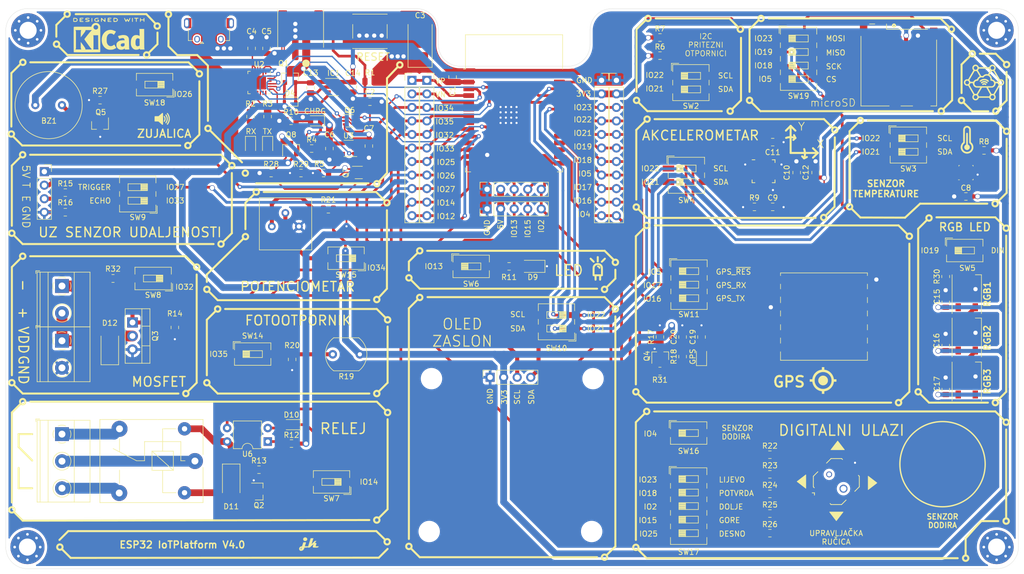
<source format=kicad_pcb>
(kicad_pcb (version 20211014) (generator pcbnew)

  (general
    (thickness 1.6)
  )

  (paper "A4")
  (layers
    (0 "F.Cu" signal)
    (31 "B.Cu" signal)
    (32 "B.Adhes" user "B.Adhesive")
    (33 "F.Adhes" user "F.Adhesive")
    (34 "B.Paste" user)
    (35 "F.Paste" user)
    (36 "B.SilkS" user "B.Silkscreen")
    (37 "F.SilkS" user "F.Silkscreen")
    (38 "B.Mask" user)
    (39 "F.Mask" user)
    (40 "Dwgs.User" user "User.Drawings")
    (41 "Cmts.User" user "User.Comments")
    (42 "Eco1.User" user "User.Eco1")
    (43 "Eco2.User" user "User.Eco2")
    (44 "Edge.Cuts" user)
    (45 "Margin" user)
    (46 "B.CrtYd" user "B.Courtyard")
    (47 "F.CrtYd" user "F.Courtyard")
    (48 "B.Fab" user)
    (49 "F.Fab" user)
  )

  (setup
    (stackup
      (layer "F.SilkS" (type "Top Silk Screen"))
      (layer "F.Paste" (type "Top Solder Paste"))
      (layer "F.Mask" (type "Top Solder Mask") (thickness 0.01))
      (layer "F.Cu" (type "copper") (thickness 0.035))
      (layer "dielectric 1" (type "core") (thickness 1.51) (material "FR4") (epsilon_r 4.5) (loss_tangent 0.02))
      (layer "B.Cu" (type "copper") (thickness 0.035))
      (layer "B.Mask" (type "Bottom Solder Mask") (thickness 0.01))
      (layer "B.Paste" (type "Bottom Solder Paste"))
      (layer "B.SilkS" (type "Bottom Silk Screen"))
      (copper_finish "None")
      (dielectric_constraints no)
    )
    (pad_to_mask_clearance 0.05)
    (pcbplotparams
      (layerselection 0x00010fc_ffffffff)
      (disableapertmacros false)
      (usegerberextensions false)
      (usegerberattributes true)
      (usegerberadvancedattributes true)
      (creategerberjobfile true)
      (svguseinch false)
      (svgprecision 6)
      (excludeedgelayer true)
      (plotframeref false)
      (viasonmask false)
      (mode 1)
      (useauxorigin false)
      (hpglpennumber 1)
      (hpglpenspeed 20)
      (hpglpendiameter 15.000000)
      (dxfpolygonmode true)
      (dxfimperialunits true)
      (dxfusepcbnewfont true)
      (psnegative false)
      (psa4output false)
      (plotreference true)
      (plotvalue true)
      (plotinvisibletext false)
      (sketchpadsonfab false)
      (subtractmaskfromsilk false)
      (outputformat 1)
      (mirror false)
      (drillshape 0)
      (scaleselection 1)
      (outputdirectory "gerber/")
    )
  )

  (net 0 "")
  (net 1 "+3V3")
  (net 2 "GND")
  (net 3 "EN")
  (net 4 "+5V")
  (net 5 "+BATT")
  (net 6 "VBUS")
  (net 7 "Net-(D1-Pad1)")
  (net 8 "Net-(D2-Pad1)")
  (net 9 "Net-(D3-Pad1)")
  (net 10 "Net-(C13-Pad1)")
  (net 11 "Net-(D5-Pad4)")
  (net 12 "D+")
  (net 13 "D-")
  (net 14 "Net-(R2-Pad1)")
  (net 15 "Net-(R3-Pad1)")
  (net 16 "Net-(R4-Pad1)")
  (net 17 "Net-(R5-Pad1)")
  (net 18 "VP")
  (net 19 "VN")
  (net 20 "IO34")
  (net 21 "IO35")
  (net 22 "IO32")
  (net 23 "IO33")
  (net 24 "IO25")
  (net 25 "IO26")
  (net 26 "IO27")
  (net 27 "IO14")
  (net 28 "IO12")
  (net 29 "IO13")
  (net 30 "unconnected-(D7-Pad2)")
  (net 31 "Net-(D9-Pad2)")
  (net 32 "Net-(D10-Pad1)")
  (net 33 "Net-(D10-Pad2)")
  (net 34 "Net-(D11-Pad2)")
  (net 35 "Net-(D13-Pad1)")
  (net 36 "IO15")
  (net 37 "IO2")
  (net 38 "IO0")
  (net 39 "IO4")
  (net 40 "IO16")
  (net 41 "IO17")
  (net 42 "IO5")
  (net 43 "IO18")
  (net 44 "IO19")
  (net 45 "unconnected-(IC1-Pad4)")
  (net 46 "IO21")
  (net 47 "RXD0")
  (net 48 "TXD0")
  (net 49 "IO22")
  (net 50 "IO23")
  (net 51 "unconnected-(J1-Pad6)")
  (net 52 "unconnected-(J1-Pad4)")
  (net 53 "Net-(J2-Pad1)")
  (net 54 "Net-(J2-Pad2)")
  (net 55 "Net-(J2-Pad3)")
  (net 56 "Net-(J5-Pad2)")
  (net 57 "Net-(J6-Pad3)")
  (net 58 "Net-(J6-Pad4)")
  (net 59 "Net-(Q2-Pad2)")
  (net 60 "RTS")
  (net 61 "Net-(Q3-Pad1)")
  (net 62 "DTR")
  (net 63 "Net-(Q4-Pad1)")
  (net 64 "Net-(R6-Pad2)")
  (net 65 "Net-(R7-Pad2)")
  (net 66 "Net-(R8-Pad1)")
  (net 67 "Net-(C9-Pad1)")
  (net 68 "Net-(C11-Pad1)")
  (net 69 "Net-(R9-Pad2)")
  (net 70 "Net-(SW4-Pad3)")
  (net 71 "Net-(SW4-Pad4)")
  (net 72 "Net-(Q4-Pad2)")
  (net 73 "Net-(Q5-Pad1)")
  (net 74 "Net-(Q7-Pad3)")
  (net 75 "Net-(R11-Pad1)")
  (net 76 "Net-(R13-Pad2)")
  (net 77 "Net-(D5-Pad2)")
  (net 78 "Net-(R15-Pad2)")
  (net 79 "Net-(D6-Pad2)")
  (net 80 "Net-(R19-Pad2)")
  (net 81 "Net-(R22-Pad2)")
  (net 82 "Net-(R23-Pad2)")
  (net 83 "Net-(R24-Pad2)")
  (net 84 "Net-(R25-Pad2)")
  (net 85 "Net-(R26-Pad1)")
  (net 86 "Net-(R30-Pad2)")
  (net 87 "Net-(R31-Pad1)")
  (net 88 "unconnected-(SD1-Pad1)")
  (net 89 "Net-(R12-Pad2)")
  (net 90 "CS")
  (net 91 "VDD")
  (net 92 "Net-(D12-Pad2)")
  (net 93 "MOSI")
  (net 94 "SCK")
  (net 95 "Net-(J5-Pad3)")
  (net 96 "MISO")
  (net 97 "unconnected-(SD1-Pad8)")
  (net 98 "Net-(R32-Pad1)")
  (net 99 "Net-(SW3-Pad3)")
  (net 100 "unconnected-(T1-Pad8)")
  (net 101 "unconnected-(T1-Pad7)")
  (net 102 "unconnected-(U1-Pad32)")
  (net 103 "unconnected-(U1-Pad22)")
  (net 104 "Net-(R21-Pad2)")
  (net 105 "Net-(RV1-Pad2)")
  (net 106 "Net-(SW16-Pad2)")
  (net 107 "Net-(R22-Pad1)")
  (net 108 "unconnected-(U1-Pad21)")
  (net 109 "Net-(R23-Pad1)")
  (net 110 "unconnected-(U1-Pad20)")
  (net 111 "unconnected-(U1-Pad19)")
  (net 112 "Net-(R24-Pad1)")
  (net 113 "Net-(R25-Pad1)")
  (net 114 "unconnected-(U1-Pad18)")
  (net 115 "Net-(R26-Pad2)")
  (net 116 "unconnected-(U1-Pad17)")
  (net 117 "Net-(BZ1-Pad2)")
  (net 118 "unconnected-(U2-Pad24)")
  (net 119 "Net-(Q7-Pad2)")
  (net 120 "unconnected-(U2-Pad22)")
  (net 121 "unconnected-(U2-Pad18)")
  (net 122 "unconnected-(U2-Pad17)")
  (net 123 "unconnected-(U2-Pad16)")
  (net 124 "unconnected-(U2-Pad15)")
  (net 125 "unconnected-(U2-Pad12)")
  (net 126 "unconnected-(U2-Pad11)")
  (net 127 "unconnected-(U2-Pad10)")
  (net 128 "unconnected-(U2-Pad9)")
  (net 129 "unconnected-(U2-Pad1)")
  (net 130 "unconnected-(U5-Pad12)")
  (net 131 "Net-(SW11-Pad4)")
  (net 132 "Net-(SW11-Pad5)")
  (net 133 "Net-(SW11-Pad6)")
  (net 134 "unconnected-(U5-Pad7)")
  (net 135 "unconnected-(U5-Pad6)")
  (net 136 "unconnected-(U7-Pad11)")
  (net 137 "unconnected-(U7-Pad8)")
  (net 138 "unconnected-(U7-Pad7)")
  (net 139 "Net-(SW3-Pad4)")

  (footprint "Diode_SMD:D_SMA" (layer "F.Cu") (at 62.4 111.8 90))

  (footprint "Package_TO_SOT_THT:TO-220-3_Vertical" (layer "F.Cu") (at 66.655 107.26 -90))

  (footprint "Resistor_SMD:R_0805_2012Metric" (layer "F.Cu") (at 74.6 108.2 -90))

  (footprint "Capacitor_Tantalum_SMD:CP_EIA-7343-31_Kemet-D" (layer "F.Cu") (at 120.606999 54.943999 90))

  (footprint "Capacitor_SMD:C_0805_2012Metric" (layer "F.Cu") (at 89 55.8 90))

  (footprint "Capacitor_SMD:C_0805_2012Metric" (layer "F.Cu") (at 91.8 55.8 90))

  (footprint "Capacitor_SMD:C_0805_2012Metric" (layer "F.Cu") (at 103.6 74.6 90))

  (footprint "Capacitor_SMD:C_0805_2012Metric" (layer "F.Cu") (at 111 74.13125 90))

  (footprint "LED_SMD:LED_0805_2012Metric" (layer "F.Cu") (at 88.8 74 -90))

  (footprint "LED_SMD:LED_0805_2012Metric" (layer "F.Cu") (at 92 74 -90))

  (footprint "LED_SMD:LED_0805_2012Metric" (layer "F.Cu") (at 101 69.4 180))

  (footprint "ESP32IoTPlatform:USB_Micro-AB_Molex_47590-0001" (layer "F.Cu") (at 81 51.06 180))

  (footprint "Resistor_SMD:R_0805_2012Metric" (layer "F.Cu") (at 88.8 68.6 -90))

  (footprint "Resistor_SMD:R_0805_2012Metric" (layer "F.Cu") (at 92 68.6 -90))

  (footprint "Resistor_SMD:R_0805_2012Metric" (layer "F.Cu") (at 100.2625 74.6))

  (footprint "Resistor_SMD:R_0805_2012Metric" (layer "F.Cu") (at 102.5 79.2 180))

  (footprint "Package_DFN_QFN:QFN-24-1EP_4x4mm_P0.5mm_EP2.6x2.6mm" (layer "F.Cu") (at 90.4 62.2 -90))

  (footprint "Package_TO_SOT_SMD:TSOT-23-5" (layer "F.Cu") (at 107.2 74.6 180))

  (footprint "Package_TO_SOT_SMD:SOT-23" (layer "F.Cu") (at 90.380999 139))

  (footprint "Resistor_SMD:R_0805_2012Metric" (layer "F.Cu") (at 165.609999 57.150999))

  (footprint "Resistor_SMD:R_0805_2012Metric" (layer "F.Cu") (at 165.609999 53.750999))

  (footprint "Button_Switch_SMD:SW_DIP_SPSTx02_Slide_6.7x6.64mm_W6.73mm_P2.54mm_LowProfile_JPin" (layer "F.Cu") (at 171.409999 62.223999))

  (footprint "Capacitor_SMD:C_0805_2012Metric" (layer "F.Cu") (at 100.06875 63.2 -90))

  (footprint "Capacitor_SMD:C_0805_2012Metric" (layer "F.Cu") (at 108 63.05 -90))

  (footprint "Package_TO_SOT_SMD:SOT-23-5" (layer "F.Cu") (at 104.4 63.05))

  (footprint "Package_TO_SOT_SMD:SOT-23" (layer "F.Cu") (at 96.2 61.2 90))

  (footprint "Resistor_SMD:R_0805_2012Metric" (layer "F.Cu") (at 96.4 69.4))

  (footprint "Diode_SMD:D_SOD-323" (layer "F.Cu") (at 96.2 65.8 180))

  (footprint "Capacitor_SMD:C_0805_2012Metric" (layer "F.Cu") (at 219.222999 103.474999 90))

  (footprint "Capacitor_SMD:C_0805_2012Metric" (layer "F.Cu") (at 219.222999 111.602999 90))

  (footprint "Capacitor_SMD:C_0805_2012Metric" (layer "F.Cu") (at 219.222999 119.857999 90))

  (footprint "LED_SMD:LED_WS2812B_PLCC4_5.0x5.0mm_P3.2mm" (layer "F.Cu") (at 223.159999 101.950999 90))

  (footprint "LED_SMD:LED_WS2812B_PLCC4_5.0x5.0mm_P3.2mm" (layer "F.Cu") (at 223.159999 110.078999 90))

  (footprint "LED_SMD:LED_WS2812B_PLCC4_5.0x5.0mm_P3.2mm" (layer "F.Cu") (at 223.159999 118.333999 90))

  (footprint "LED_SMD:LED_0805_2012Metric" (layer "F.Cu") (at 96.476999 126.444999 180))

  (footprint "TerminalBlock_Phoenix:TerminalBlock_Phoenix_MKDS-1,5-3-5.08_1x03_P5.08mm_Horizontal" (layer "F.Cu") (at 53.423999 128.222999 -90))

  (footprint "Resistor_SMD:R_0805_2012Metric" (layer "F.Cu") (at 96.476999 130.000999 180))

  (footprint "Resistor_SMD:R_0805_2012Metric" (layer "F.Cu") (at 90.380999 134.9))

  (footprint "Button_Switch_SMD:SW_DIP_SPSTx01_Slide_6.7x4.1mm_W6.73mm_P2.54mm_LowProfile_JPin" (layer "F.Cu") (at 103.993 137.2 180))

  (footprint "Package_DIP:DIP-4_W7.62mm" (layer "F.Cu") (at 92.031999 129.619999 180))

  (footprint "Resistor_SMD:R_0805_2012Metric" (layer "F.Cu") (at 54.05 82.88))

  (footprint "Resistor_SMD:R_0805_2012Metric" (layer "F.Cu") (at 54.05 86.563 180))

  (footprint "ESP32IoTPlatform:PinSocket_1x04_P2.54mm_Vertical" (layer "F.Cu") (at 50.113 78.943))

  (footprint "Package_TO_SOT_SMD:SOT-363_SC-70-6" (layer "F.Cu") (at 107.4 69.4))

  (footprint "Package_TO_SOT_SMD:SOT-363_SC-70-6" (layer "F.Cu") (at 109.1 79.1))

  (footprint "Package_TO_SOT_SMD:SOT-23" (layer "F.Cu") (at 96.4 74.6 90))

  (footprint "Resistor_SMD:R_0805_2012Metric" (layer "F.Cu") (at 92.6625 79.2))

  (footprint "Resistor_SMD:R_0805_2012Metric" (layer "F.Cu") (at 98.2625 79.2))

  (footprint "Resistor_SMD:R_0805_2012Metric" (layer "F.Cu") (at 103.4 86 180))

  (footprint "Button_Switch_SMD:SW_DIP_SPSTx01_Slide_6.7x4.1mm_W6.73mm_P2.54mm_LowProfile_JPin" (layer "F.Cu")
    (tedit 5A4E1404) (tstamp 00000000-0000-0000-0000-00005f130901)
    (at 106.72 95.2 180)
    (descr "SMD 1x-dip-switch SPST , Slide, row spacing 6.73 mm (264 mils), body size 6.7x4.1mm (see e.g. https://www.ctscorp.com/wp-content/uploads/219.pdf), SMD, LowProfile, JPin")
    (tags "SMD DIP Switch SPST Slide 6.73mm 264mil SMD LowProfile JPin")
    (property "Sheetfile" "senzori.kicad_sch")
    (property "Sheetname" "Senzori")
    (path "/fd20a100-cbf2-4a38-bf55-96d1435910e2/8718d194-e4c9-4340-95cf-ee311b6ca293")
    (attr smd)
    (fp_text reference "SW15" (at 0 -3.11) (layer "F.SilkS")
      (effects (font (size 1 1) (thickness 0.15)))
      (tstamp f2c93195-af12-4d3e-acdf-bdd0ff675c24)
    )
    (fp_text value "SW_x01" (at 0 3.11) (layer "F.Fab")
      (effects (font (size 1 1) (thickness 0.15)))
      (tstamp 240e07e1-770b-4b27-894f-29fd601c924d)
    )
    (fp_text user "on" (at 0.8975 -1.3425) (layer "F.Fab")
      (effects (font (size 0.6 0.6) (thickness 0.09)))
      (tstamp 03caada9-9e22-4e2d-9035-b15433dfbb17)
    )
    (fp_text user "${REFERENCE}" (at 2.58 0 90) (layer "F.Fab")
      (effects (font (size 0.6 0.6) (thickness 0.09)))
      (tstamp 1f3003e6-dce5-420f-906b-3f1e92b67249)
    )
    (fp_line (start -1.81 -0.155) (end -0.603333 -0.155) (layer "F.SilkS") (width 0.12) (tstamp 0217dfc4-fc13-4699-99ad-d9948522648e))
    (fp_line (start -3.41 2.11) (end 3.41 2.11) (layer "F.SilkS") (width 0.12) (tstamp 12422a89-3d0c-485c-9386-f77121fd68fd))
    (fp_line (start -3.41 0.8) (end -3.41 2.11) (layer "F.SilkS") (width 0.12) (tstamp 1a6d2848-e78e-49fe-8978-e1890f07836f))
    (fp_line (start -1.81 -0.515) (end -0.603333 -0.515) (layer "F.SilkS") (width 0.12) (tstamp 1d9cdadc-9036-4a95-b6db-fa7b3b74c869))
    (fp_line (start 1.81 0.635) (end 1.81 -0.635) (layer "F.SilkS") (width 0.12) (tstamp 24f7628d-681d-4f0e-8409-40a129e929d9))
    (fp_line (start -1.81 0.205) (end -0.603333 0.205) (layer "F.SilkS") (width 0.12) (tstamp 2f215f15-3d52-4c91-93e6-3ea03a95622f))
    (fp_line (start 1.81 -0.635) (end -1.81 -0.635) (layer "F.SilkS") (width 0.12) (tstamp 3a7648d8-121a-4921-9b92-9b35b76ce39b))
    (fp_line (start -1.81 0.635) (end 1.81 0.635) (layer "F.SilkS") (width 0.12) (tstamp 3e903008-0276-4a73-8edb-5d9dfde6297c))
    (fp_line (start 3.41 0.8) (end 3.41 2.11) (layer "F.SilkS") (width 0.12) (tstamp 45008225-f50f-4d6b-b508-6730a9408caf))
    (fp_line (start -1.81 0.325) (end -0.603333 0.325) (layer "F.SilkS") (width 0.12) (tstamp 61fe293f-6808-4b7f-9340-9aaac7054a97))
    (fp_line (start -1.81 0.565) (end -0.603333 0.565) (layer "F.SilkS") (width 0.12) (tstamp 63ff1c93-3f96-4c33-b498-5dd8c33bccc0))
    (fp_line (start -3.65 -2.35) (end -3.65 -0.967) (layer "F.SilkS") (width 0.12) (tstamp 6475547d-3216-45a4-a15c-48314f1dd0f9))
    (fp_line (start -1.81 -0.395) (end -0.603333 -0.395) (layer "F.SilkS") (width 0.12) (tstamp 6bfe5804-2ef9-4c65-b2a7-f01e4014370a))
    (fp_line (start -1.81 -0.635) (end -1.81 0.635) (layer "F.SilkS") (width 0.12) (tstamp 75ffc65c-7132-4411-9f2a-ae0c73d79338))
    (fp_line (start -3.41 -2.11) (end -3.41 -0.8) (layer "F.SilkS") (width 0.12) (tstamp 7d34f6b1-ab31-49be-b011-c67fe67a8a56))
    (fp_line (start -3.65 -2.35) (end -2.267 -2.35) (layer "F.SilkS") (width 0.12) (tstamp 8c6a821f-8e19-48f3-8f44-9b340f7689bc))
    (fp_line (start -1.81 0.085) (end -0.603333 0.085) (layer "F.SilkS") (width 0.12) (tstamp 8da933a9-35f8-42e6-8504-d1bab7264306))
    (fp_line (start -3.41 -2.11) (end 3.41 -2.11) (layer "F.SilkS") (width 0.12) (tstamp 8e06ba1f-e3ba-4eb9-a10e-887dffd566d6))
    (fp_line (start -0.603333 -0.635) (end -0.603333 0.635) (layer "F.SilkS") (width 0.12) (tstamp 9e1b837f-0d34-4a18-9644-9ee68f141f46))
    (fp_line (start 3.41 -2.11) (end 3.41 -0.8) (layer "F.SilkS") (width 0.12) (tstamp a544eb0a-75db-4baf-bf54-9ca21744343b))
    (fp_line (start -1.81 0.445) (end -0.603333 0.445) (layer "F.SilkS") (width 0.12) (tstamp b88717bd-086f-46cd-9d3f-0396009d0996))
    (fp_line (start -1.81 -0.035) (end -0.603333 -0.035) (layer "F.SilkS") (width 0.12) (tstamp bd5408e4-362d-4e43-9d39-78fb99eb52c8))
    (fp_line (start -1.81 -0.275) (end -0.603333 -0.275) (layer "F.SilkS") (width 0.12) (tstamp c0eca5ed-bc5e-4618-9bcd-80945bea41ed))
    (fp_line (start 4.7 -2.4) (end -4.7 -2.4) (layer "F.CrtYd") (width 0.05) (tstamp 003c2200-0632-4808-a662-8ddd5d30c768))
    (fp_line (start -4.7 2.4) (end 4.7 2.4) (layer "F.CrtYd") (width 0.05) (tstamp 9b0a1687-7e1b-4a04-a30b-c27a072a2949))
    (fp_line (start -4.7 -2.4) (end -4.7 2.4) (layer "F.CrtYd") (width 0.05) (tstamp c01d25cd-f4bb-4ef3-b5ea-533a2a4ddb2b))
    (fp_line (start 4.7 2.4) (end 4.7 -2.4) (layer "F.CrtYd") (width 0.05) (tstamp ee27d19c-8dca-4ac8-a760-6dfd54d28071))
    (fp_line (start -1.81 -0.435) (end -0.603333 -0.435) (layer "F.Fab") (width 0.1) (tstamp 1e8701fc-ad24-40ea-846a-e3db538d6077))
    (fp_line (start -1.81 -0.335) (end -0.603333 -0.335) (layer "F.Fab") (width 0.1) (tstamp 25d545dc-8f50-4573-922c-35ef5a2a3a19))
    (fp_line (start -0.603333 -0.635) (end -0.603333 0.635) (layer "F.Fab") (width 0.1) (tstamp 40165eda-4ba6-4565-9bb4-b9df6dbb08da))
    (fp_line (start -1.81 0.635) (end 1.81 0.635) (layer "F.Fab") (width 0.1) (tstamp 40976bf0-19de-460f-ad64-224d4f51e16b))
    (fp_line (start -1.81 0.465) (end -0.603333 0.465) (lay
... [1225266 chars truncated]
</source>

═══

- **WHAT YOU HAVE TO DO**: In the entries above, find each line that has the word "Adhesive". Copy it.

- **RESPONSE BELOW**:
    (32 "B.Adhes" user "B.Adhesive")
    (33 "F.Adhes" user "F.Adhesive")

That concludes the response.